Die Grundidee: Was das KGV wirklich aussagt
Das Kurs-Gewinn-Verhältnis, kurz KGV, ist eine der ältesten und bewährtesten Kennziffern in der Aktienanalyse. Es beantwortet eine fundamentale Frage: Wie viel bin ich bereit, für jeden Euro Gewinn eines Unternehmens zu zahlen? Wer eine Aktie kauft, erwirbt im Kern einen Anteil an zukünftigen Gewinnen. Das KGV setzt den aktuellen Aktienkurs ins Verhältnis zum Gewinn je Aktie – und offenbart damit, ob eine Aktie günstig oder teuer bewertet ist. Für legendäre Investoren wie Warren Buffett oder Benjamin Graham war diese Kennziffer der Kompass bei der Aktienauswahl.
Die Berechnung ist denkbar einfach: Teilen Sie den Aktienkurs durch den Gewinn pro Aktie, erhalten Sie das KGV. Ein KGV von 15 bedeutet beispielsweise, dass Sie das 15-fache des jährlichen Gewinns für die Aktie zahlen.

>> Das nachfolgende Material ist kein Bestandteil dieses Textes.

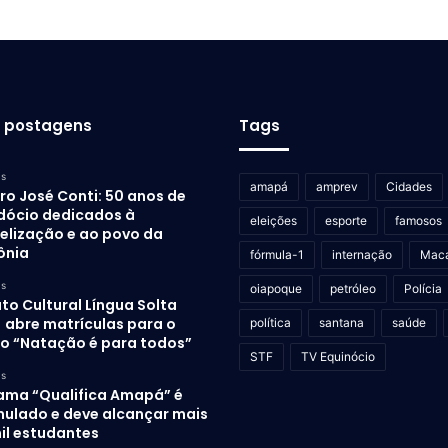
s postagens
Tags
as
amapá
amprev
Cidades
ro José Conti: 50 anos de
dócio dedicados à
eleições
esporte
famosos
elização e ao povo da
ônia
fórmula-1
internação
Mac
as
oiapoque
petróleo
Polícia
uto Cultural Língua Solta
) abre matrículas para o
política
santana
saúde
to “Natação é para todos”
STF
TV Equinócio
as
ama “Qualifica Amapá” é
mulado e deve alcançar mais
il estudantes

Doch während die Formel trivial wirkt, steckt dahinter eine tiefe investmentphilosophische Weisheit. Das KGV trennt emotional getriebene Spekulationen von rationaler Bewertung.
Buffett und Graham: Die Väter der Value-Investing-Philosophie
Benjamin Graham revolutionierte die Aktienanalyse im 20. Jahrhundert mit seiner Idee der "Margin of Safety". Er suchte nach Unternehmen, deren innerer Wert deutlich über dem Marktpreis lag – und nutzte dazu intensiv das KGV. Graham war überzeugt, dass der Markt kurzfristig irrational ist, langfristig aber Qualität belohnt. Warren Buffett, Schüler Grahams, machte diese Philosophie zur Milliardenmaschine. Sein Berkshire Hathaway hat über Jahrzehnte hinweg Aktien mit niedrigen KGVs erworben, die sich später vervielfacht haben.

Die beiden Investoren verstanden, dass das KGV nicht nur eine nackte Zahl ist, sondern ein Spiegel des Marktes. Ein niedriges KGV bedeutet oft, dass der Markt pessimistisch ist – eine Chance für mutige Käufer. Ein hohes KGV hingegen signalisiert, dass der Markt große Erwartungen hat – häufig ist dann Vorsicht geboten. Diese Einsicht machte Buffett zum erfolgreichsten Investor der Moderne.
Die Fallstricke: Wann das KGV täuscht
Trotz seiner Nützlichkeit ist das KGV kein Universalschlüssel. Ein niedriges KGV kann auch ein Warnsignal sein: Vielleicht verdient das Unternehmen nur noch wenig, weil es fundamentale Probleme hat. Ein höheres KGV kann hingegen gerechtfertigt sein, wenn ein Konzern in eine Wachstumsphase eintritt. Tech-Unternehmen hatten in der Aufbauphase oft extrem hohe KGVs, zahlten nicht einmal Dividenden – und wurden dennoch zu wertvollen Unternehmen.
Besonders tückisch: Das KGV basiert auf historischen Gewinnen. Die Zukunft kann völlig anders aussehen. Wenn ein Unternehmen nächstes Jahr seinen Gewinn verdoppelt, sinkt das KGV rückwärts betrachtet retrospektiv. Deswegen arbeiten professionelle Analysten mit dem Forward-KGV, das auf prognostizierten Gewinnen basiert. Auch Branchen-Unterschiede spielen eine Rolle: Während Banken mit KGVs von 8-12 handeln, erzielen Softwareunternehmen oft KGVs von 25-40.
Das KGV in der Praxis: So nutzen Sie es richtig
Erfolgreiche Anleger nutzen das KGV nie isoliert. Es ist ein Baustein in einem größeren Analysegerüst. Schauen Sie sich zusätzlich die Eigenkapitalquote, das Verschuldungsniveau, die Dividendenrendite und das Wachstumspotenzial an. Vergleichen Sie das KGV eines Unternehmens mit seinen Konkurrenten und mit historischen Werten. Ist eine Aktie im langjährigen Vergleich billig bewertet, kann das ein Einstiegssignal sein.
Ein konkretes Beispiel: Wenn eine etablierte Industrieaktie, die normalerweise mit einem KGV von 18 handelt, plötzlich auf 12 fällt, könnte das eine Kaufgelegenheit sein – sofern die Gewinne nicht kollabiert sind. Umgekehrt: Eine aufstrebende Wachstumsaktie mit einem KGV von 50 ist nicht automatisch überteuer, wenn die Gewinne Jahr für Jahr um 30 Prozent wachsen. Das Geheimnis liegt in der relativen Bewertung und dem Verständnis der zugrundeliegenden Geschäftslogik.